Mashhad

Mashhad started life out as Sanabad, a village pitstop for trade caravans headed towards Turkmenistan. But in the ninth century, the eighth Shi’ite Imam Ali Bin Moosa Al Reza, the great grand son of Imam Ali who was the cousin & son in law of Prophet Mohammad was poisoned by the caliph of the time. Imam Reza was buried in Mashhad, and his shrine became one of the holiest sites to the shi’ite muslims after the Holy Kaaba in Saudi Arabia and Karbala in Iraq.
Over the next thousand years, the shrine complex was levelled, ransacked and rebuilt a number of times depending on the ruling army of the day. Today the Shrine is the most important place in the city and in the whole of Iran.

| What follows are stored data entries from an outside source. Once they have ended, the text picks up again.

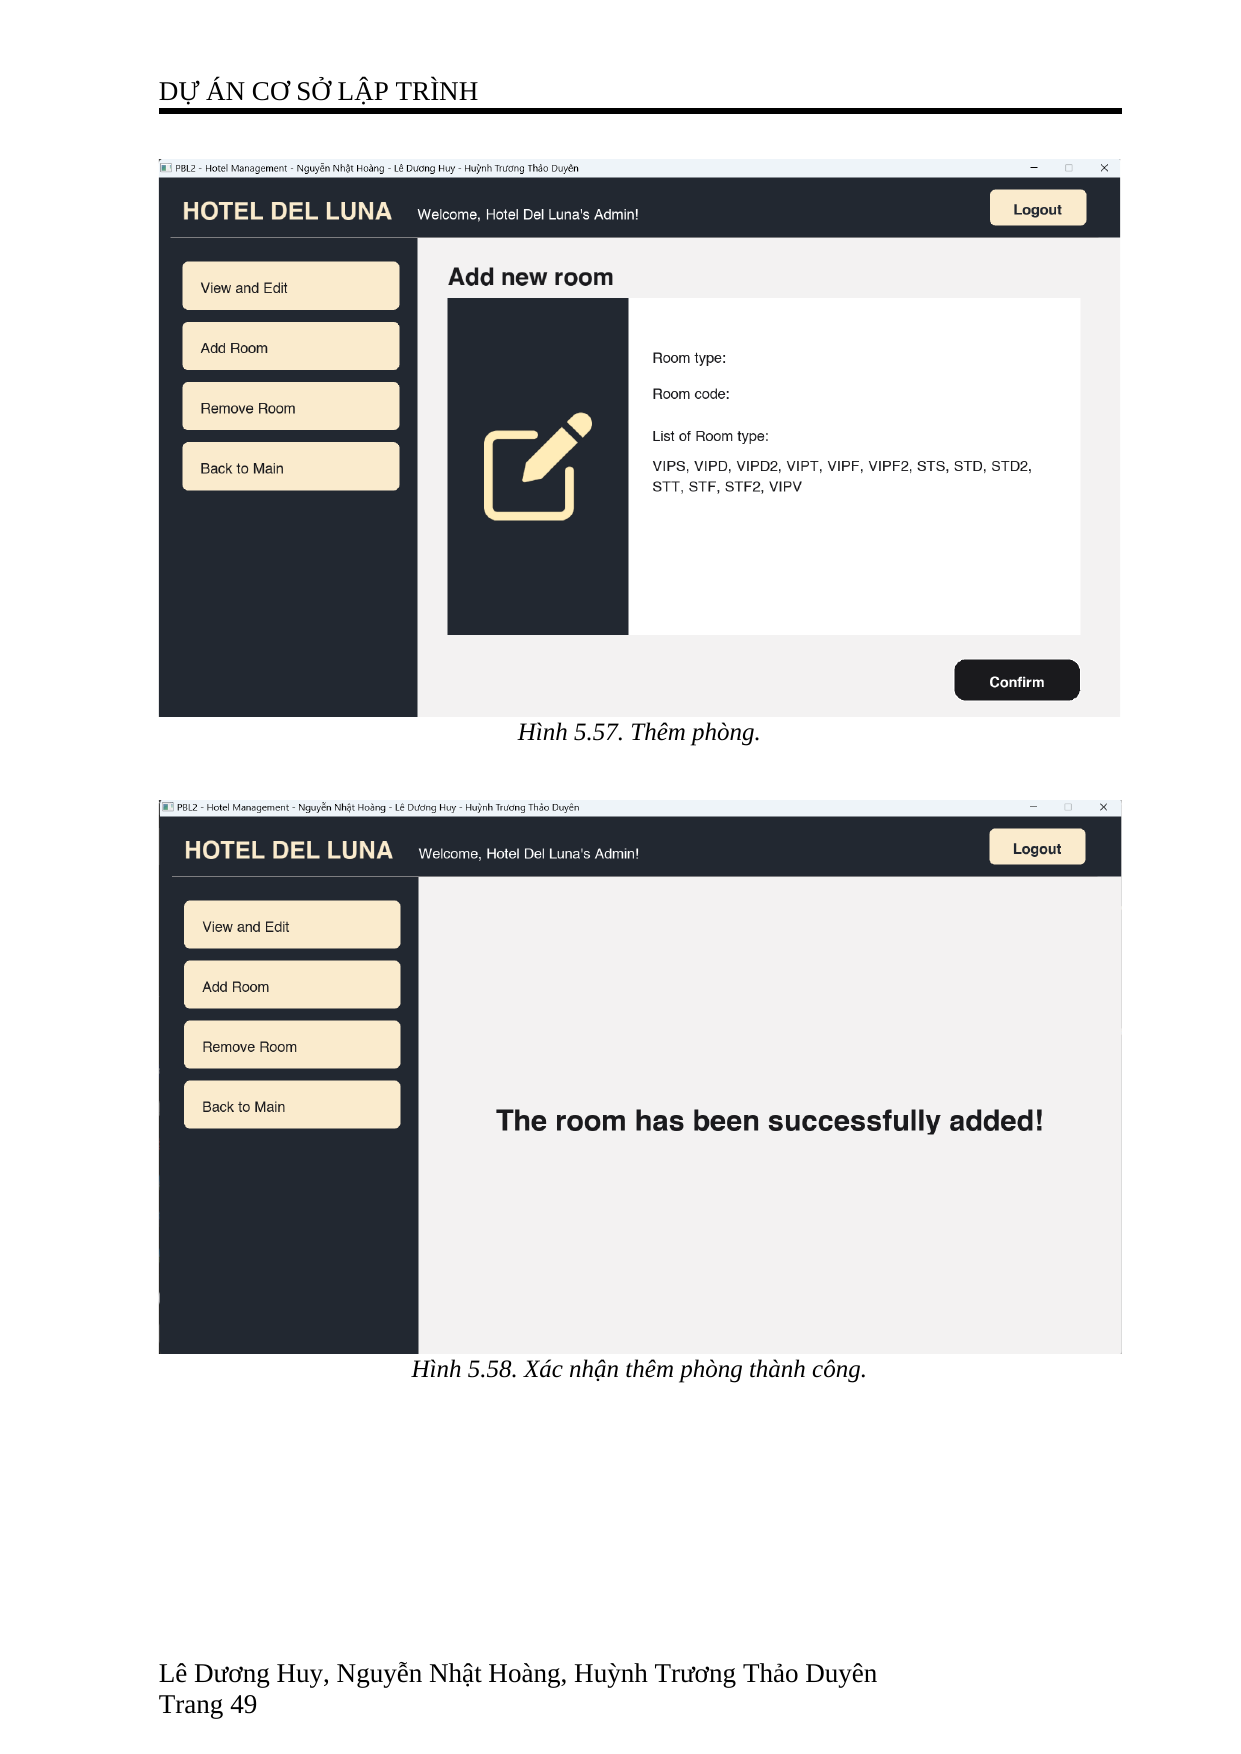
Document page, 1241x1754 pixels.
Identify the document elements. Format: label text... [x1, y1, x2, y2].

picture [158, 800, 1122, 1354]
picture [158, 159, 1121, 717]
text Hình 5.41. Xác nhận thêm phòng thành công. [159, 1354, 1122, 1383]
text Hình 5.40. Thêm phòng. [159, 717, 1122, 746]
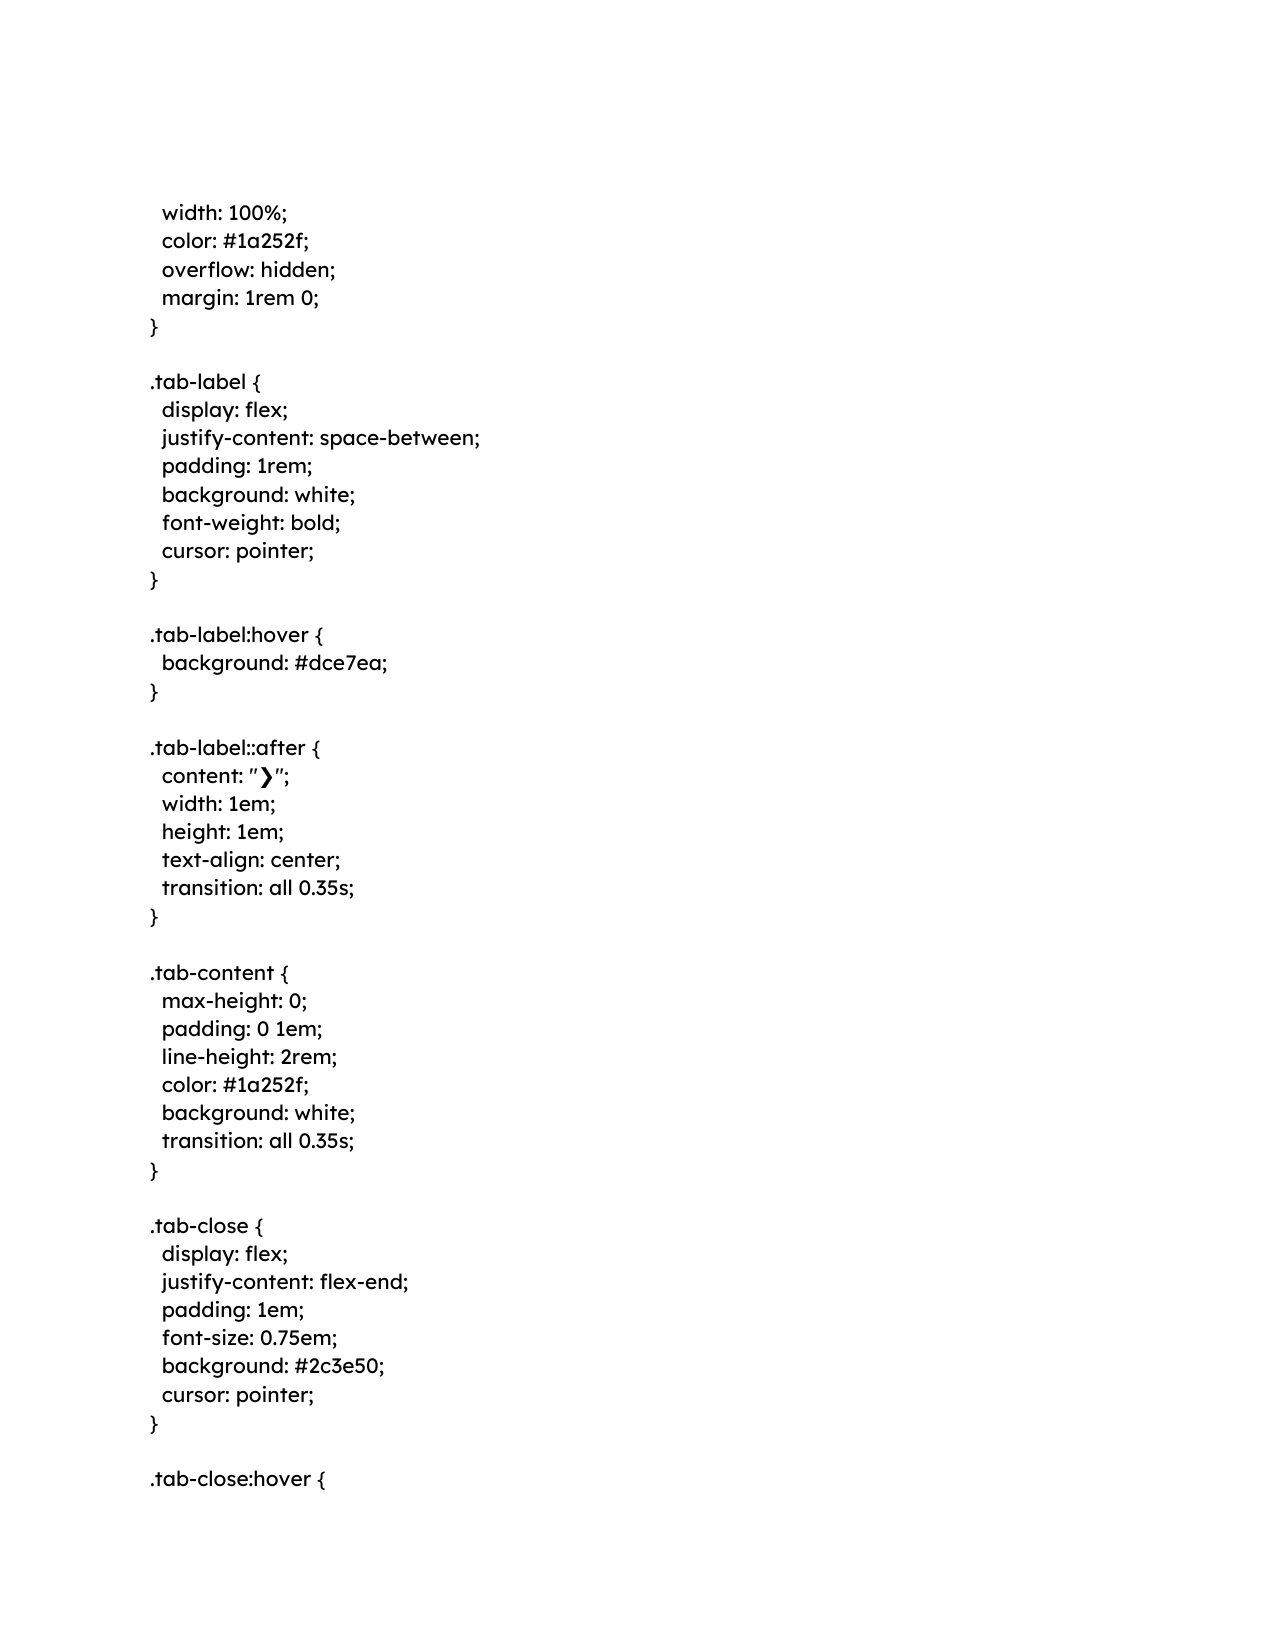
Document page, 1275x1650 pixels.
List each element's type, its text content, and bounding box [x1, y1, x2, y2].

text color: #1a252f; [150, 228, 1125, 254]
text cursor: pointer; [150, 1381, 1125, 1407]
text cursor: pointer; [150, 537, 1125, 563]
text width: 1em; [150, 791, 1125, 817]
text transition: all 0.35s; [150, 875, 1125, 901]
text color: #1a252f; [150, 1072, 1125, 1098]
text } [150, 1156, 1125, 1182]
text line-height: 2rem; [150, 1044, 1125, 1070]
text padding: 1rem; [150, 453, 1125, 479]
text font-size: 0.75em; [150, 1325, 1125, 1351]
text margin: 1rem 0; [150, 284, 1125, 310]
text .tab-close:hover { [150, 1466, 1125, 1492]
text background: white; [150, 1100, 1125, 1126]
text font-weight: bold; [150, 509, 1125, 535]
text justify-content: flex-end; [150, 1269, 1125, 1295]
text } [150, 678, 1125, 704]
text overflow: hidden; [150, 256, 1125, 282]
text background: #2c3e50; [150, 1353, 1125, 1379]
text display: flex; [150, 1241, 1125, 1267]
text justify-content: space-between; [150, 425, 1125, 451]
text height: 1em; [150, 819, 1125, 845]
text content: "❯"; [150, 762, 1125, 788]
text transition: all 0.35s; [150, 1128, 1125, 1154]
text text-align: center; [150, 847, 1125, 873]
text display: flex; [150, 397, 1125, 423]
text background: white; [150, 481, 1125, 507]
text } [150, 566, 1125, 592]
text } [150, 312, 1125, 338]
text max-height: 0; [150, 987, 1125, 1013]
text .tab-label::after { [150, 734, 1125, 760]
text .tab-label { [150, 369, 1125, 395]
text background: #dce7ea; [150, 650, 1125, 676]
text } [150, 1409, 1125, 1435]
text .tab-content { [150, 959, 1125, 985]
text .tab-close { [150, 1212, 1125, 1238]
text } [150, 903, 1125, 929]
text padding: 1em; [150, 1297, 1125, 1323]
text .tab-label:hover { [150, 622, 1125, 648]
text width: 100%; [150, 200, 1125, 226]
text padding: 0 1em; [150, 1016, 1125, 1042]
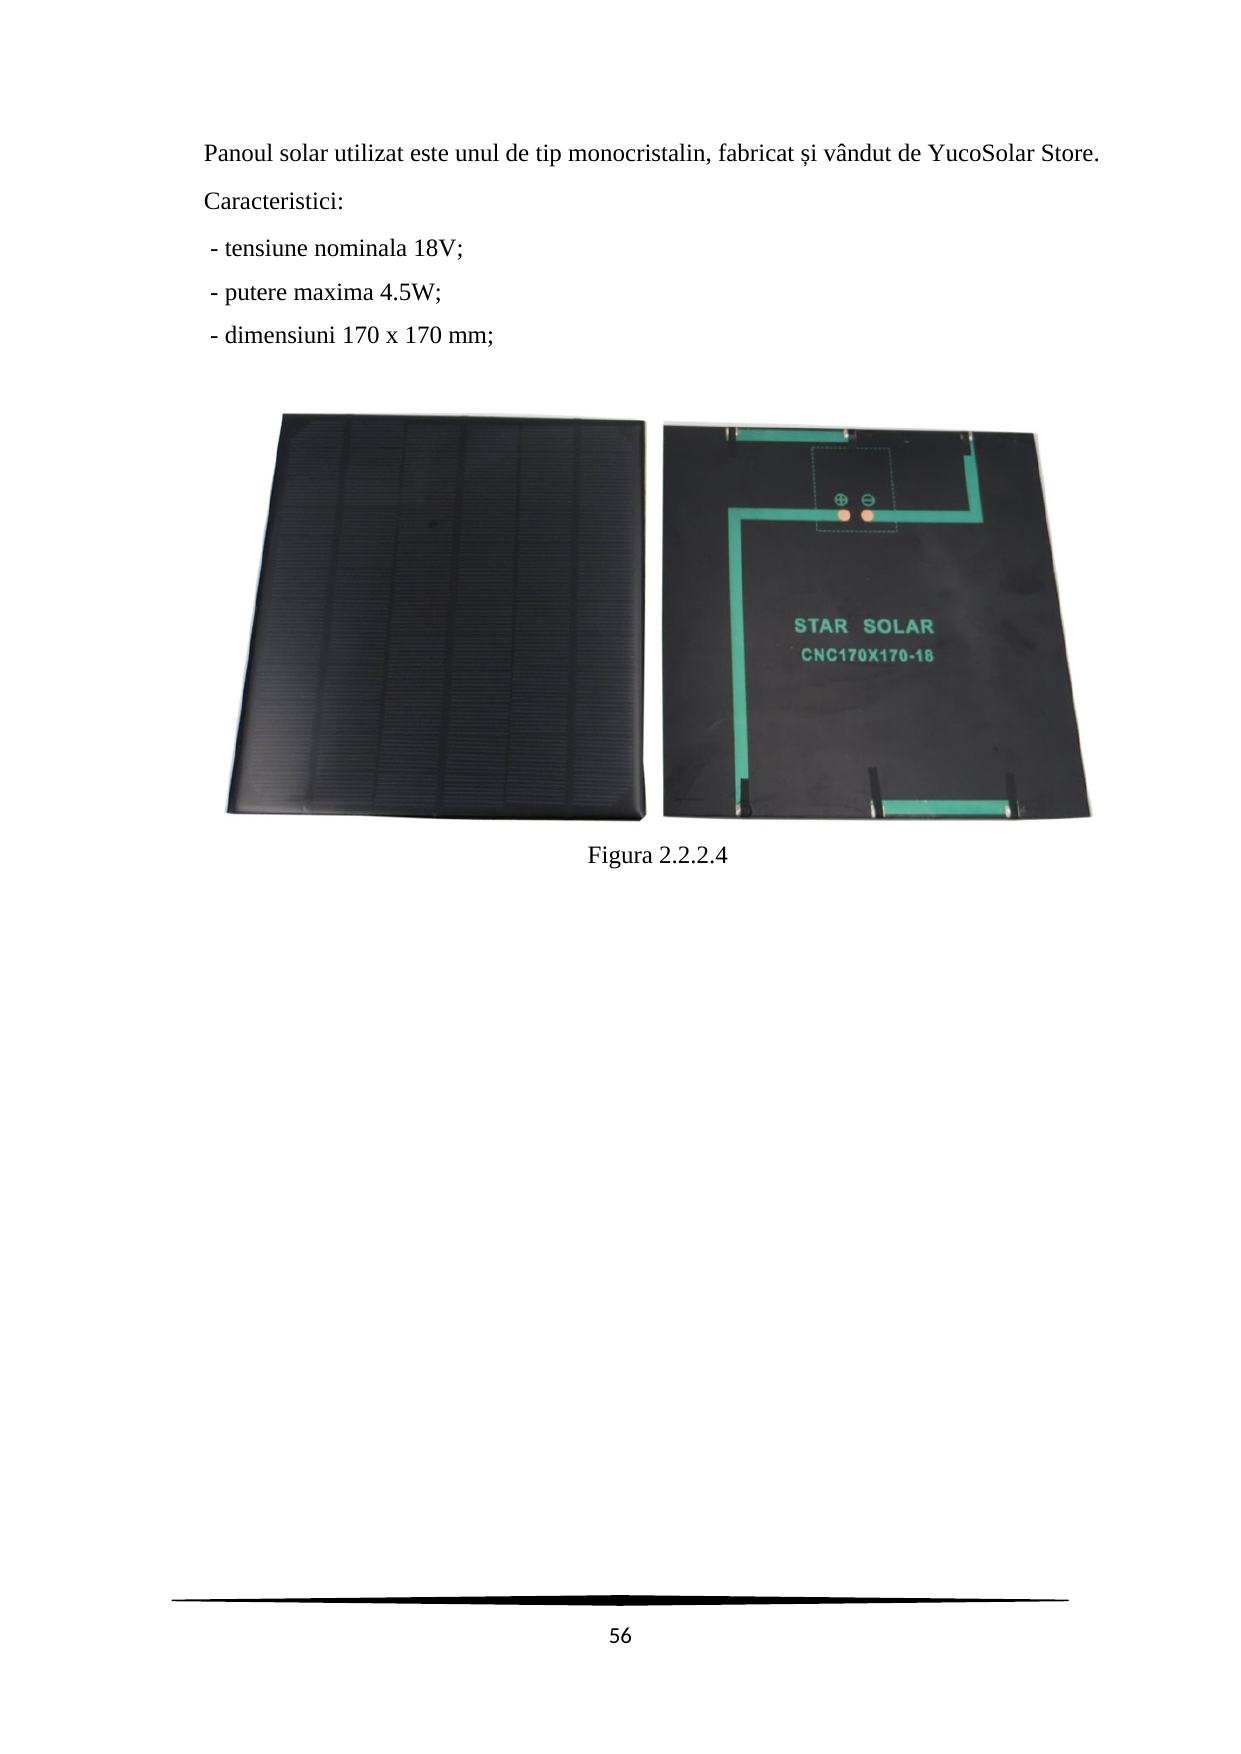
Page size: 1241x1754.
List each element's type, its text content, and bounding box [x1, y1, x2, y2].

text Caracteristici: [135, 186, 1105, 214]
picture [222, 407, 1093, 826]
text Panoul solar utilizat este unul de tip monocristalin, fabricat și vândut de YucoSolar Store. [135, 138, 1105, 167]
text - dimensiuni 170 x 170 mm; [210, 321, 1105, 349]
text - putere maxima 4.5W; [210, 277, 1105, 306]
text Figura 2.2.2.4 [210, 840, 1105, 869]
text - tensiune nominala 18V; [210, 233, 1105, 262]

Dress code for women is strict, as it is in any part of Iran, however a self encompassing chador is not a must for any lady in public place in city. For women, a simple headscarf or roo-sari, with a trenchcoat and pants are fine. Men are also not allowed to wear shorts. These rules are the same for any and all cities and villages in Iran; it is national law.
Photography inside the holy Shrine is not permissible as all visitors will be frisked at the various gates leading to the Shrine. There are separate entry gates for ladies and gents. However, photography with mobile phones is permitted. If you appear foreign and/or do not speak Farsi, you may be directed to an office catering to non-Islamic “pilgrims”, where you will be given information and a free guide to take you around the Shrine complex.